Completing quests was also underwhelming and not necessarily because some of them were boring or poorly designed, but because there’s so much repetition involved. At times, Lightning Returns resembles the structure of an MMO where you complete trivial and forgettable mission after mission. In other words, you follow a marker on a map or you access the menu to see the mission list and you complete one after the other until the day is over and then, you do it all over again.
And then there are technical issues. When the action heats up, Lightning Returns’ framerate seems to be in the single digits and while this doesn’t make the game unplayable, it makes the experience feel sloppy and amateurish. And that’s a shame because Lightning Returns’ setting are a spectacle to behold and you can’t help but gawk at certain environments. A convincing effect that wears off when everything slows down to a crawl.

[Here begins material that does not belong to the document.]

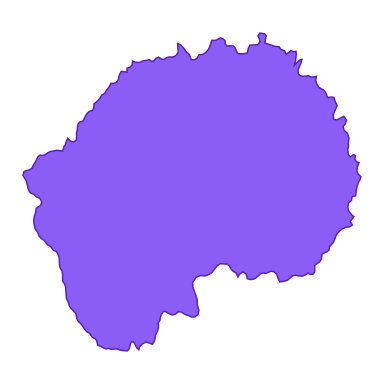 Resplendor, Minas Gerais, Brazil (Equal Earth projection)
{"feature_id": "56859067B25891370030670", "entity_name": "Resplendor", "entity_type": "district", "adm_level": 2, "iso_a3": "BRA", "parent_name": "Brazil", "parent_adm1": "Minas Gerais", "projection": "equal_earth", "projection_center": [-41.153, -19.218], "detail": "fine", "context": "isolated", "style": "filled", "palette": "violet", "viewbox_px": 384, "rotation_deg": 0, "n_neighbors": 0, "source": "geoboundaries", "source_scale": "gbopen_adm2", "svg_char_len": 4386}
<svg xmlns="http://www.w3.org/2000/svg" viewBox="0 0 384 384"><path d="M47.4,244.6L50.8,246.6L53.5,250.4L56.6,251.6L57.8,254.0L59.0,256.9L59.4,261.2L59.6,265.4L60.5,268.6L62.0,270.8L62.5,273.6L62.6,277.3L62.7,281.2L64.4,283.7L65.7,286.9L65.8,290.6L66.2,295.3L66.5,298.7L68.3,302.1L69.3,305.7L71.0,308.4L73.5,311.0L76.0,313.8L76.7,318.5L78.2,321.3L80.2,323.1L82.1,325.4L84.5,328.9L86.8,331.7L89.7,333.3L91.8,336.6L94.2,338.3L96.1,339.5L97.1,342.4L97.8,345.5L100.2,346.0L102.9,347.7L106.1,348.9L108.7,348.5L111.0,349.2L113.5,349.1L115.7,348.9L117.9,349.2L121.1,350.3L124.6,350.7L127.3,350.9L129.2,348.9L130.2,344.8L131.2,341.9L133.6,341.8L135.3,344.9L136.7,347.8L138.8,349.7L139.7,346.5L142.1,344.1L144.1,343.0L146.4,341.8L149.6,343.3L152.6,344.2L154.4,341.0L155.1,338.1L155.5,335.1L157.4,331.3L158.6,327.4L158.2,322.9L159.9,320.3L160.4,317.2L161.6,314.2L163.1,311.5L165.2,311.5L168.4,313.3L171.9,314.9L175.5,314.2L178.2,311.8L181.2,311.9L184.1,313.9L186.8,315.1L189.0,315.6L191.0,316.9L194.9,316.9L198.0,314.3L198.9,310.4L197.9,307.0L197.1,303.6L197.2,299.9L196.0,295.7L194.4,291.5L192.9,287.1L192.6,282.8L194.1,280.4L195.9,277.6L198.4,276.2L200.8,275.5L204.8,275.9L209.0,274.5L211.7,272.7L214.3,269.4L217.0,265.9L220.2,263.7L223.8,263.9L227.4,264.1L229.6,266.2L231.3,269.1L233.1,271.3L235.9,272.8L237.9,276.9L240.0,273.8L243.0,271.9L246.1,273.8L247.3,278.7L250.1,279.5L253.1,279.3L256.1,277.7L258.5,275.6L260.6,273.6L262.9,273.0L265.9,273.3L268.7,272.2L271.2,271.2L273.7,271.6L276.5,273.8L278.2,278.7L279.8,281.9L282.7,281.5L285.5,280.9L287.6,280.1L290.2,277.9L293.0,275.6L296.2,275.3L298.7,275.9L302.6,276.1L305.4,274.8L307.9,273.1L310.4,274.4L312.8,274.2L314.6,272.4L314.8,268.8L314.7,265.4L317.4,263.3L319.9,261.6L321.4,258.9L322.0,254.3L324.3,252.8L326.8,251.9L328.9,250.3L329.5,246.8L331.4,244.6L333.4,242.2L334.9,239.0L335.8,236.0L337.2,233.6L339.4,231.2L342.7,228.4L346.0,227.2L349.5,226.9L352.5,224.9L350.2,221.6L353.9,216.6L351.5,214.7L348.9,211.3L347.7,207.2L348.6,202.8L351.4,200.5L352.2,196.6L355.7,195.8L356.0,192.4L356.8,187.3L358.3,182.5L359.9,179.9L361.0,176.9L358.1,174.0L356.8,170.9L357.4,166.9L359.0,162.7L356.6,161.9L354.9,159.2L355.4,155.9L353.6,154.5L350.4,157.0L348.4,154.7L347.7,149.4L348.5,146.8L348.4,143.1L348.9,137.5L347.2,133.0L344.3,130.7L343.0,126.5L345.1,124.2L346.5,120.1L343.8,116.3L336.8,120.0L333.7,119.2L333.1,115.0L334.5,111.8L337.1,105.5L335.9,103.0L334.8,100.4L333.9,97.4L331.2,97.0L327.7,97.6L325.6,92.5L323.9,90.2L318.9,87.4L316.6,83.4L315.7,80.4L316.4,76.4L313.1,77.0L310.8,77.0L308.4,75.6L305.6,76.2L302.0,76.2L299.9,75.6L298.3,73.6L298.1,69.9L301.2,62.3L302.0,59.5L299.8,60.0L294.4,65.2L295.7,60.0L296.3,54.1L295.9,51.2L293.6,51.8L290.9,50.7L289.1,52.1L286.1,54.3L284.6,50.7L281.0,49.5L279.1,46.8L275.1,46.4L264.8,43.0L266.2,35.9L264.5,33.7L259.7,33.1L257.9,35.9L259.3,38.6L260.1,41.9L257.6,44.7L253.3,45.0L250.0,45.1L248.3,48.3L247.4,52.9L244.4,53.6L241.1,53.8L237.7,53.5L236.2,50.7L235.2,47.9L233.3,46.0L230.4,45.7L226.9,46.1L225.3,43.8L225.1,40.7L223.0,38.8L220.7,37.9L218.0,39.2L215.4,40.4L211.9,40.3L210.6,43.9L209.5,47.3L207.8,50.3L205.4,52.9L202.1,54.6L198.8,55.0L197.1,58.3L194.4,59.7L191.1,59.7L190.3,56.7L188.5,53.6L186.4,52.1L185.0,49.8L183.0,47.4L180.7,45.0L177.7,43.6L177.8,47.8L178.3,52.0L176.7,54.8L174.4,56.5L171.8,57.1L169.5,56.9L166.6,57.6L164.1,59.5L161.6,59.2L158.7,57.2L155.8,58.3L154.1,60.8L151.9,61.5L149.1,59.7L145.8,60.6L142.6,60.9L139.9,62.4L137.3,62.4L134.9,62.1L132.6,61.1L132.3,64.8L129.7,67.4L127.0,68.2L127.1,72.2L123.9,71.7L121.3,71.4L119.4,74.7L118.2,79.9L116.1,82.7L113.4,83.4L111.1,83.2L109.3,86.7L106.7,90.0L104.5,93.6L102.0,94.9L100.2,97.9L97.7,100.7L95.9,102.4L94.0,103.9L93.8,108.0L92.6,110.3L89.8,111.1L87.5,113.0L85.8,115.4L84.4,118.3L82.8,121.3L80.2,121.7L78.3,123.5L77.5,126.3L77.3,129.9L76.5,132.9L76.6,136.2L76.3,140.4L73.5,142.0L70.6,141.2L67.7,138.3L66.2,141.7L65.3,144.6L63.7,147.3L62.8,151.0L59.3,150.6L56.3,150.3L53.5,151.0L50.7,151.5L47.8,152.7L45.2,154.7L42.4,155.6L40.2,155.0L38.1,156.5L36.9,158.9L35.6,161.6L33.6,164.6L31.9,168.3L28.9,170.1L26.4,170.5L23.9,171.7L23.0,175.6L24.7,178.3L26.3,180.8L27.1,184.2L28.0,188.1L29.2,191.5L31.2,193.4L33.8,194.1L36.2,196.6L40.0,198.5L41.8,202.0L40.6,205.4L38.1,206.9L36.2,208.5L35.6,212.4L34.2,216.9L33.7,220.6L34.0,223.5L35.0,228.4L37.8,232.7L39.3,236.5L41.5,238.7L44.1,240.4L47.4,244.6Z" fill="#8b5cf6" stroke="#5b21b6" stroke-width="1.5"/></svg>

The combat might be one of the best parts about the game, but I have to say that some enemies are tricky even on the lowest difficulty setting. Figuring out how to defeat some of the bosses without using resources like walkthroughs or videos is remarkably difficult because you have so many elements at your disposal and because certain battles require something specific from you. There were only a couple of instances where I had to look up what I had to do, but it’s a shame to make it to the end of the game to then face the final challenge and realize that you may be unprepared even when you completed most of the missions the game has to offer.
Lightning Returns is an uneven title. Some of the ideas the game introduces have so much potential that when you see it all goes to waste, you can’t help but to feel sorry for it. When I started playing, I was expecting to lose myself in a spectacularly designed world with memorable characters, satisfying combat and entertaining quests, but I wasn’t expecting an uninspired JRPG that hits more than it misses.